Churchill, Manitoba has more polar bears than almost any other location in the world. Though you may never get to visit this piece of the Canadian tundra that’s nicknamed the “Polar Bear Capital of the World,” not to worry: If you have a craving for a polar bear viewing session, Google has you covered.
In time for International Polar Bear Day, Google now has Street View imagery of Churchill and its polar bears, courtesy of a group of Google Maps employees who traveled through the tundra on a special “Tundra Buggy” while recording imagery on the Street View Trekker, a backpack-mounted camera that captures Street View data in remote locations.

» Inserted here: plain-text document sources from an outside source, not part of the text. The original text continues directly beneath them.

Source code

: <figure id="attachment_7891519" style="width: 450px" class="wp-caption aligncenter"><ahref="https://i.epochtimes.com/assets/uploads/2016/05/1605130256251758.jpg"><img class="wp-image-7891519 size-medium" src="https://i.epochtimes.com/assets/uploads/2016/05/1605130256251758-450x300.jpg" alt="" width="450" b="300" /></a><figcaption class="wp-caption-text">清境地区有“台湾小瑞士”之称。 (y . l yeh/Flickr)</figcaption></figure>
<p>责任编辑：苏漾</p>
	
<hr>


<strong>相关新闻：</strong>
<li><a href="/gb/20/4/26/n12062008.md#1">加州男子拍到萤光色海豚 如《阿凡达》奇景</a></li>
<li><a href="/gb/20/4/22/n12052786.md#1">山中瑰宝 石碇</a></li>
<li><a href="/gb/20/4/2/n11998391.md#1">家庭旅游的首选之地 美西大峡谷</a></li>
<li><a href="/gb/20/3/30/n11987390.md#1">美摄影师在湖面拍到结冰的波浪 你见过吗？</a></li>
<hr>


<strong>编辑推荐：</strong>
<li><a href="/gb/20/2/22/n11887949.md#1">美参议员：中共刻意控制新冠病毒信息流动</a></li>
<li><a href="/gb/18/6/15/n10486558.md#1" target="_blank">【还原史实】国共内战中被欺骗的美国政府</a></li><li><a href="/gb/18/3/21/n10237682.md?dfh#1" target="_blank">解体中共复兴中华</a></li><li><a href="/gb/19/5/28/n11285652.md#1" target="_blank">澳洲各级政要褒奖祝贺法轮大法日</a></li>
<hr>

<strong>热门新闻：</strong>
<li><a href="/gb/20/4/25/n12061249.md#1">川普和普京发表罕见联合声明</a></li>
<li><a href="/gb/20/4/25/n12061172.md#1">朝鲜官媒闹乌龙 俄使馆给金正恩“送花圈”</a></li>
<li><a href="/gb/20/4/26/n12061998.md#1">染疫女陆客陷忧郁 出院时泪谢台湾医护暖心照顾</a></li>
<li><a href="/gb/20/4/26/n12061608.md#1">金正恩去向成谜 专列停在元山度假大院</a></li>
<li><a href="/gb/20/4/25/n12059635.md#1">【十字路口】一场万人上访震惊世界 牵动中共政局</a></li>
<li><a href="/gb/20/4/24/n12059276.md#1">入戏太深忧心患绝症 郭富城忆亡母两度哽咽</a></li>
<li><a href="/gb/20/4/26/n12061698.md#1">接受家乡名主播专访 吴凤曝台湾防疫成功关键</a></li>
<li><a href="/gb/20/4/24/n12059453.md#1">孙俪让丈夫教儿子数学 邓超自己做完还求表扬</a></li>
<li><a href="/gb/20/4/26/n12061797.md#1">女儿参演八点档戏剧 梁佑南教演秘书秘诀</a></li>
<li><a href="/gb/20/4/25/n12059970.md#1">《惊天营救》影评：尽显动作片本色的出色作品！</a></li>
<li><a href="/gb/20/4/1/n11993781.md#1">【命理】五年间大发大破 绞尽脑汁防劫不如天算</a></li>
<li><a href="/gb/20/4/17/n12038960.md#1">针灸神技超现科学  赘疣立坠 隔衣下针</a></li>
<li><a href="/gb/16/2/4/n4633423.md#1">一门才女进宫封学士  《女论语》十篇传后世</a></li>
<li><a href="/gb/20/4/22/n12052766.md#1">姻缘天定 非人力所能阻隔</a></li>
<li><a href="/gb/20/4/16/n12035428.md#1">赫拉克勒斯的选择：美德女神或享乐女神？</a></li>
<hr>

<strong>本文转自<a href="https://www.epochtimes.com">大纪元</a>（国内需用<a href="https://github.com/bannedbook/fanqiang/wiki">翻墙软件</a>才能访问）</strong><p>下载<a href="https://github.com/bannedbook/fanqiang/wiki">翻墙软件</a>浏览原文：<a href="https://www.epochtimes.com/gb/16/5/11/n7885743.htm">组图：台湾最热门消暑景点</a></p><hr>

The team had to overcome numerous hurdles to acquire the images. “The main challenge was that this was the first time we mounted the Street View Trekker on a Tundra Buggy, so a few special considerations had to be made to account for the height of the camera (with the trekker mounted on the buggy roof),” explained Karin Tuxen-Bettman, Google’s project lead for Arctic Street View, in an email. “Also, it was a little difficult to make changes to the Trekker onsite (i.e. turning it on/off, taking it inside for the night), due to the freezing cold on the roof of the buggy!”
The images were taken between October and November while polar bears waited for sea ice to freeze on the Hudson Bay, where they go each year to hunt seals.
The polar bear trek was conducted in partnership with Polar Bears International, which contends that the new Street View imagery will have uses beyond voyeurism for polar bear-lovers.
From a post on Google’s blog:
Understanding global warming, and its impact on polar bear populations, requires both global and regional benchmarks. Bringing Street View to Canada’s tundra establishes a baseline record of imagery associated with specific geospatial data—information that’s critical if we’re to understand and communicate the impact of climate change on their sensitive ecosystem. As we work to safeguard their habitat, PBI can add Street View imagery to the essential tools we use to assess and respond to the biggest threat facing polar bears today.
But also, the bears are just fun to watch.